Hiring Tip: Intangibles > Interviews

We weigh interviews too highly when hiring.

Divorce a candidate’s interview skills with their ability to effectively do the job in question.

The assumption that the quality of an interview has anything to do with the manner in which a candidate can perform the essential duties of a role is ludicrous.

Yet this presumption results in a bias toward favoring the most outgoing, most extroverted people over others who may be equally (or more) skilled but less flamboyant or articulate on a call.

People have off days.

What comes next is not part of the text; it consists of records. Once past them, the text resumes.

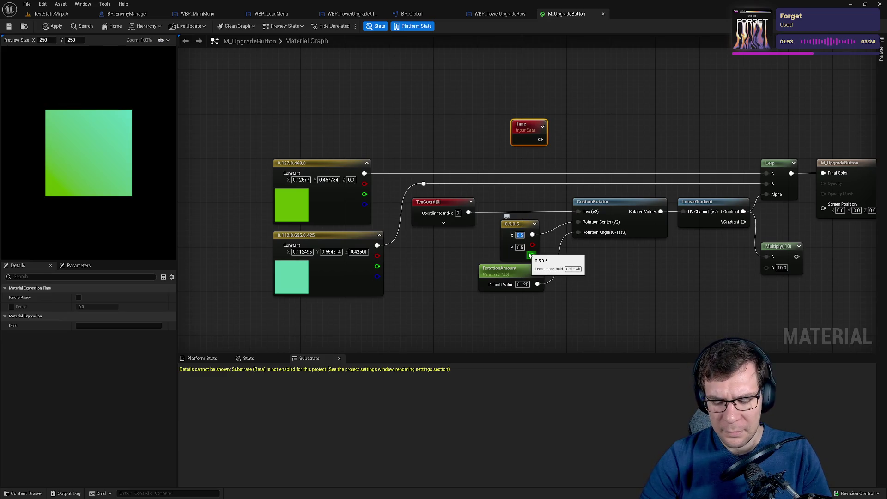
text(0)
key(Return)
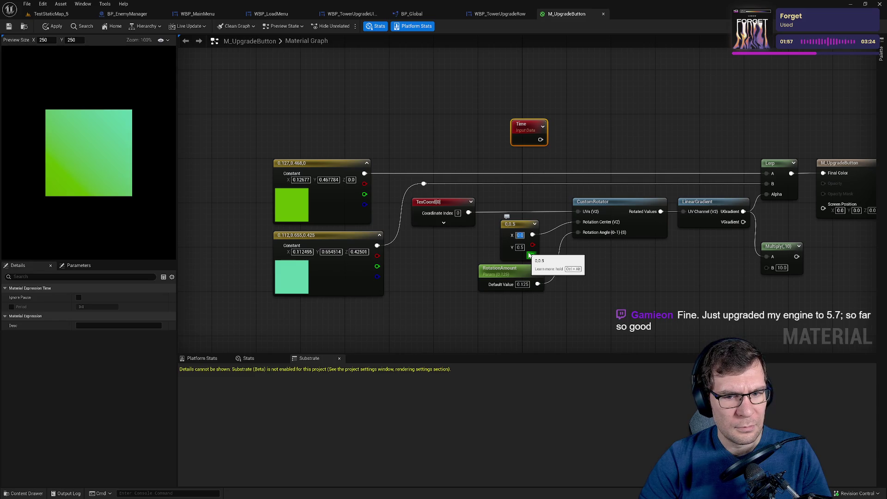
key(ctrl+z)
key(ctrl+z)
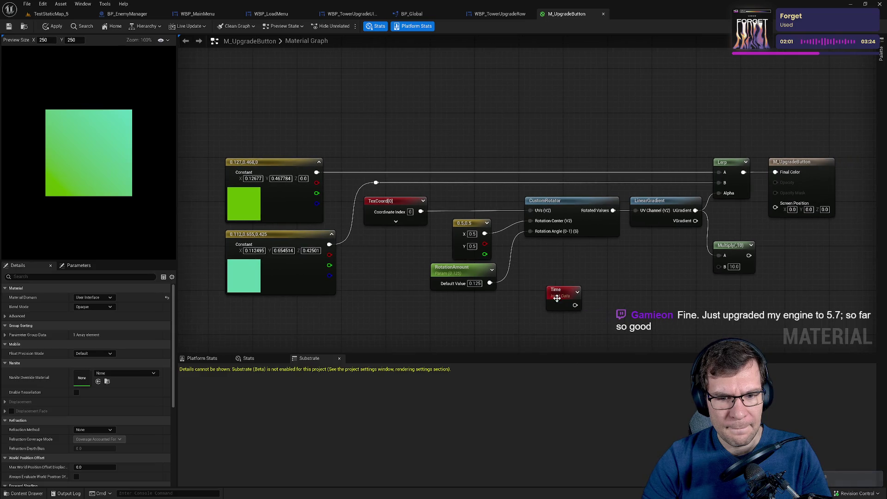
key(ctrl+z)
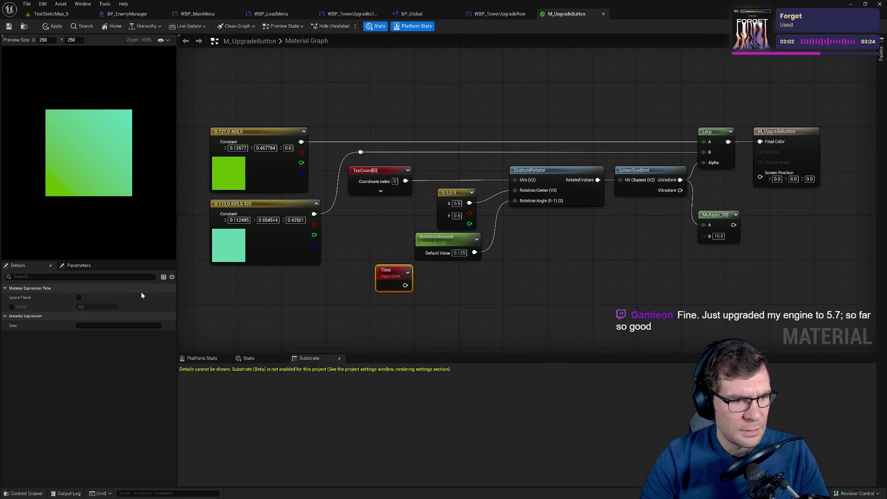
click(437, 237)
mouse_move(92, 316)
mouse_down()
mouse_move(147, 316)
mouse_move(91, 323)
mouse_up()
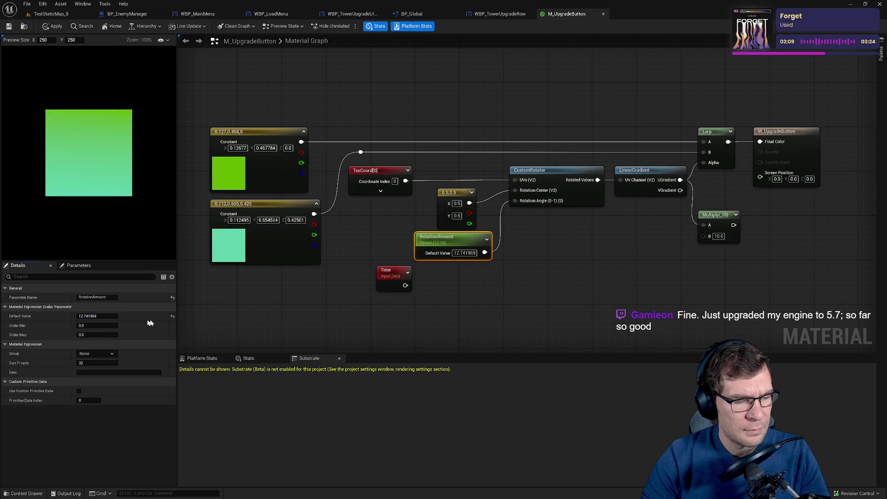
key(ctrl+z)
click(110, 297)
click(283, 314)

Are you going to pass up on the right person just because their interview was on the wrong day?

Are you going to hire the wrong person just because they put on a better show during one or two superficial interviews?

Just because someone is a bad interview doesn’t mean they’ll be a bad hire.

Just because they’re a good interview doesn’t mean they’ll be a good hire.

Unless it’s a customer-facing role, all that should matter is finding the person who can most efficiently go heads down and optimize outputs.

Nothing else matters.

I’m not saying not to do interviews. Do interviews. I’m saying that interviewing well is only one indicator of candidate quality – one that should be weighted relatively low.

Put more stock in life experience, evidence of success, work samples, any initiative taken to add value up-front, and maybe a few references.

Then use the interview not to evaluate whether you want to hire someone; but to gauge value alignment, work style, and character with genuine conversations.

You’ll gain a much better feel for the intangibles, which are massively undervalued. The intangibles are almost all that matters.

Yet we continue to ask form questions based on templated questionnaires and reward the most performative candidates.